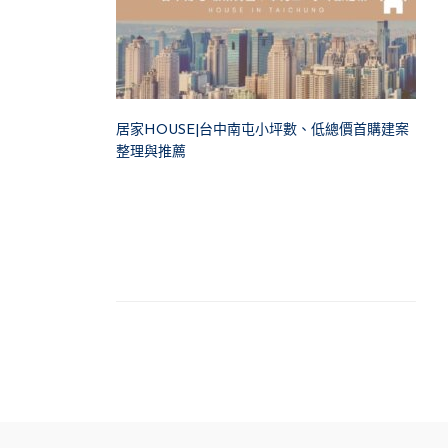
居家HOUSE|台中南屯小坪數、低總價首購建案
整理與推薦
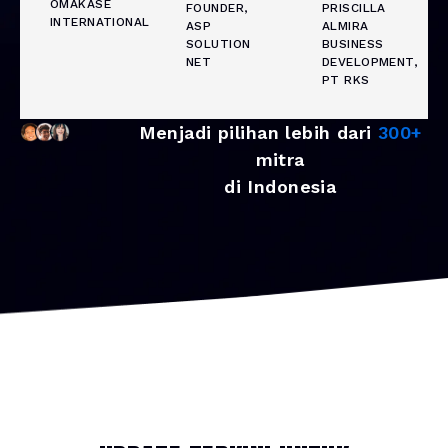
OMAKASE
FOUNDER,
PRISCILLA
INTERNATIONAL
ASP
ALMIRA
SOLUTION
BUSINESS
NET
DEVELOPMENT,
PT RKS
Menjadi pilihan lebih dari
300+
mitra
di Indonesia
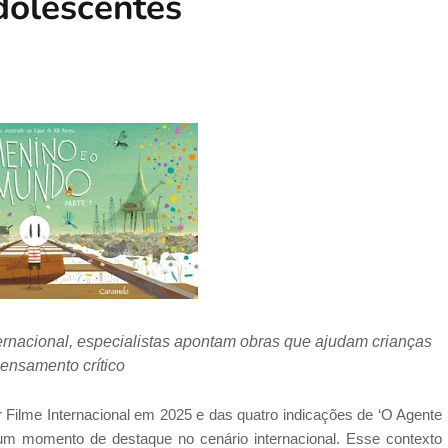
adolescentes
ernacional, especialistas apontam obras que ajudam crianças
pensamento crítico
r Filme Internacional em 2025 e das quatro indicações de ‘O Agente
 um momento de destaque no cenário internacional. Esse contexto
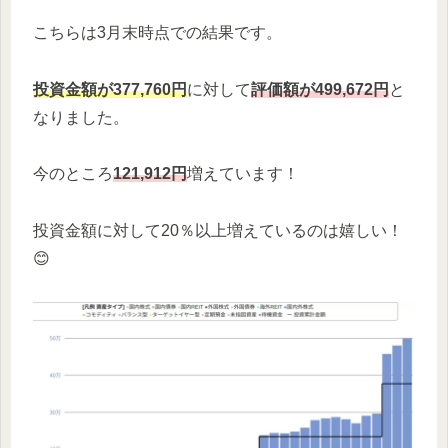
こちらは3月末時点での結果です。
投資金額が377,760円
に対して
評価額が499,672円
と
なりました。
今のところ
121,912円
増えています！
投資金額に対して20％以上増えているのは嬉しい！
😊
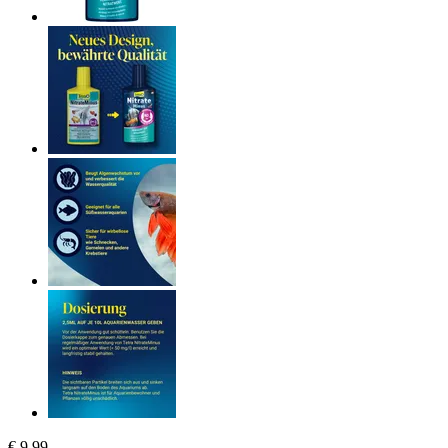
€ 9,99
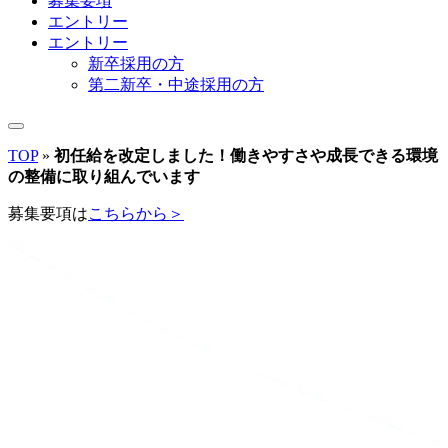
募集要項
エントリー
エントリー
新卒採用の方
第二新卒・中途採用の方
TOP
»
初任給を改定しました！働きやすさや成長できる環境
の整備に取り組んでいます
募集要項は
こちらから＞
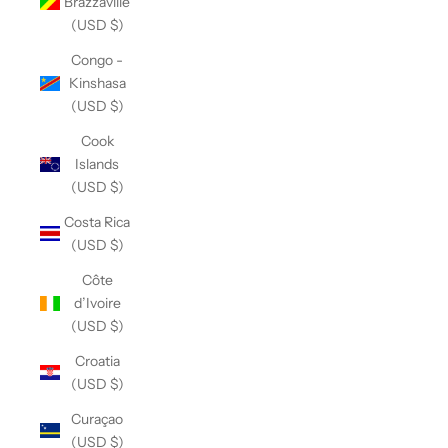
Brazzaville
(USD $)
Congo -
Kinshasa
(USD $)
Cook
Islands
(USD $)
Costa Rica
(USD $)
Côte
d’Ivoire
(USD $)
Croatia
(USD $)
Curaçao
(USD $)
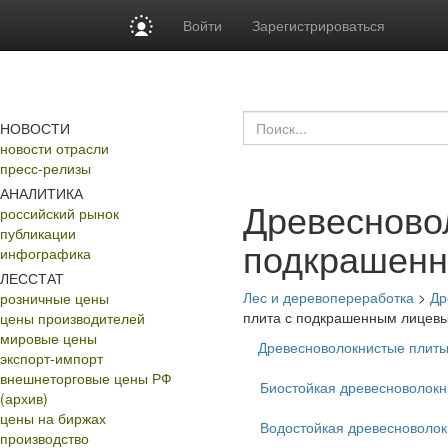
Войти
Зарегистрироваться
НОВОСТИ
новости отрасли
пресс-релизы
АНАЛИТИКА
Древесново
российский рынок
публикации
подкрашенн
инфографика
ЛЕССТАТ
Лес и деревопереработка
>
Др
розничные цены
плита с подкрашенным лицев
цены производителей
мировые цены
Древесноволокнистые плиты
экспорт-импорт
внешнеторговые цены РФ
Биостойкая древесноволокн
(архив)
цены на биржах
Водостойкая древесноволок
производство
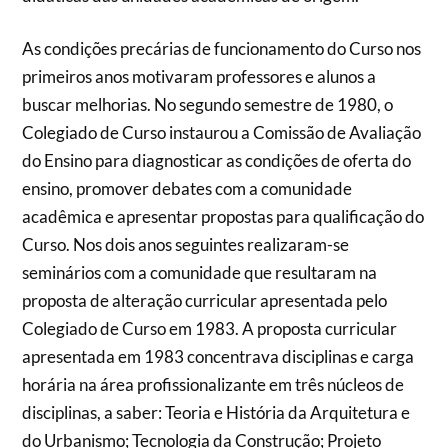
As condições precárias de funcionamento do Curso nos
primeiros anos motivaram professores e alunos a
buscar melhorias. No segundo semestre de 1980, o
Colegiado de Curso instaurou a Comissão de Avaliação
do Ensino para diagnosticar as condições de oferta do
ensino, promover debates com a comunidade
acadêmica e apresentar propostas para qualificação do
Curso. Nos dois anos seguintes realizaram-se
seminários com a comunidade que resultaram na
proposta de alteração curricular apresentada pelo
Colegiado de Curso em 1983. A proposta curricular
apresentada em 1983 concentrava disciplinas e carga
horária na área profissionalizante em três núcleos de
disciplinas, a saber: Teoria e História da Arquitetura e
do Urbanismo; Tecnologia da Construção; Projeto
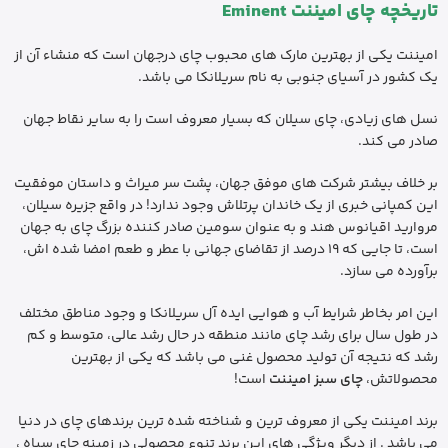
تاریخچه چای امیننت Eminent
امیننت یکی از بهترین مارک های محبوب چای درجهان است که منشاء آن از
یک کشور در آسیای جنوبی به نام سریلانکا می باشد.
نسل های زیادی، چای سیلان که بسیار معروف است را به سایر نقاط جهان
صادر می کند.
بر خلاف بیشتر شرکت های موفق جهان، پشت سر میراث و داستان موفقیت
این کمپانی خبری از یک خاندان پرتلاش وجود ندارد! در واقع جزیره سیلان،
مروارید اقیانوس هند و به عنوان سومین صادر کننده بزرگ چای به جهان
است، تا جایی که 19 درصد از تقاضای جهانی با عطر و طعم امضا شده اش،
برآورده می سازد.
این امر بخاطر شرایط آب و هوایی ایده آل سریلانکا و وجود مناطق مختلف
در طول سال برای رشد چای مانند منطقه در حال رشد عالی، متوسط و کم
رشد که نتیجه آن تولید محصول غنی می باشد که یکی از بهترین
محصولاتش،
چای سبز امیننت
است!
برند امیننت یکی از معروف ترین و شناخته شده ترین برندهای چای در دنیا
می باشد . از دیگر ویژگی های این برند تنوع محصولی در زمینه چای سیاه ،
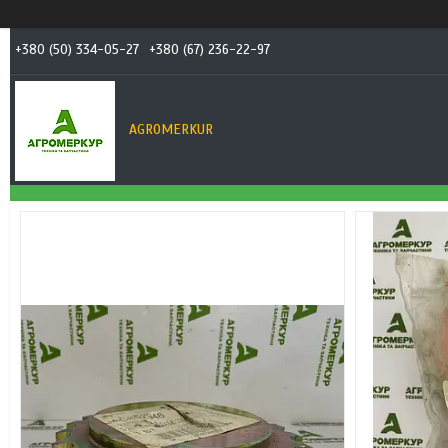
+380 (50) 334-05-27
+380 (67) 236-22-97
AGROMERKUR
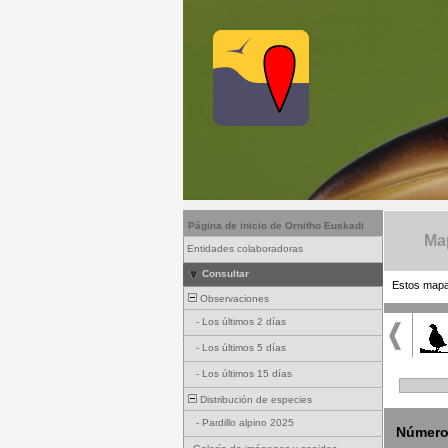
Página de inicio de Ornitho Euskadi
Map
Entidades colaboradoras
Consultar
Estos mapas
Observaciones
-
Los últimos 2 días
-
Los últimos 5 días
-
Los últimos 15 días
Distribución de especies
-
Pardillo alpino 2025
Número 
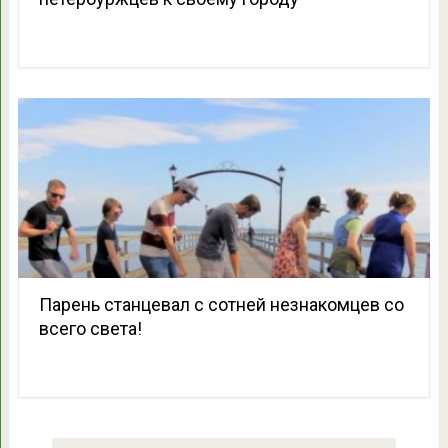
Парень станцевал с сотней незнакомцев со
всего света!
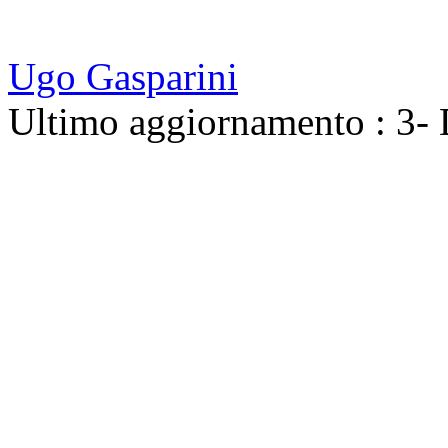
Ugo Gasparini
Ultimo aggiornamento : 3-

■ ■ ■ ■ ■

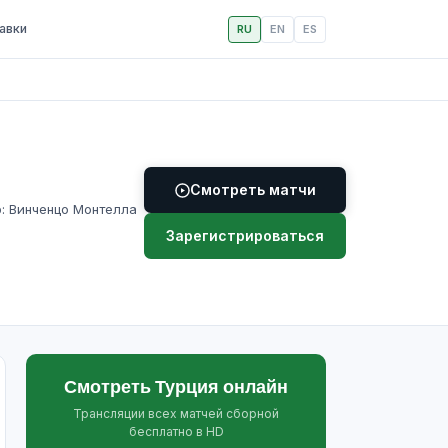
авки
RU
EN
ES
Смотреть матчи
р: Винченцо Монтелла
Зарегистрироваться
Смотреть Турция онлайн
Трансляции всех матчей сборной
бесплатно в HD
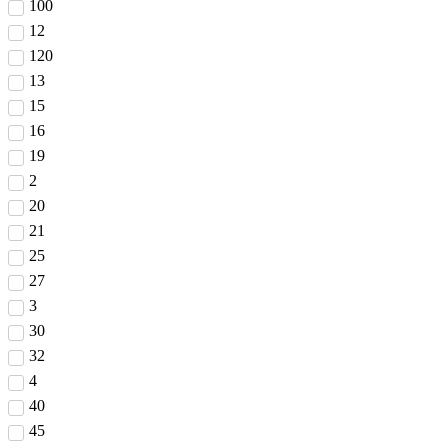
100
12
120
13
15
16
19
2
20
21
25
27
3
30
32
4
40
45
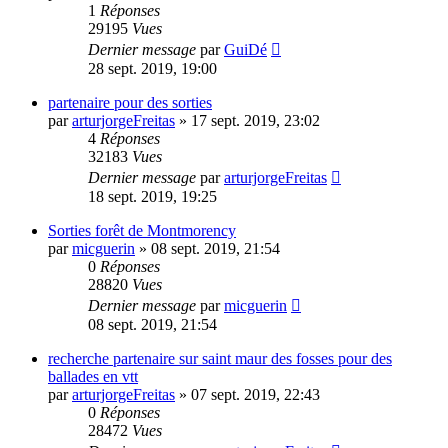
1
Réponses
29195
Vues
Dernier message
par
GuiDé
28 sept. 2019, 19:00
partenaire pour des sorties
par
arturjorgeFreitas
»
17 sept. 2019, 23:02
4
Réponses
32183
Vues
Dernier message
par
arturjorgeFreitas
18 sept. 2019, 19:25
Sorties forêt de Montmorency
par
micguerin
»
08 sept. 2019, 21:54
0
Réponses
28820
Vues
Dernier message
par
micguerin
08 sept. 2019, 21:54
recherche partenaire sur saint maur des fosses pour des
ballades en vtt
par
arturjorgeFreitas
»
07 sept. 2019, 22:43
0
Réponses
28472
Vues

■ ■ ■ ■ ■

> **YOUR ASSIGNMENT**: Please copy every line from the entries that includes the word "condições".

> **SOLUTION FOR THIS EXERCISE**:
As condições precárias de funcionamento do Curso nos
do Ensino para diagnosticar as condições de oferta do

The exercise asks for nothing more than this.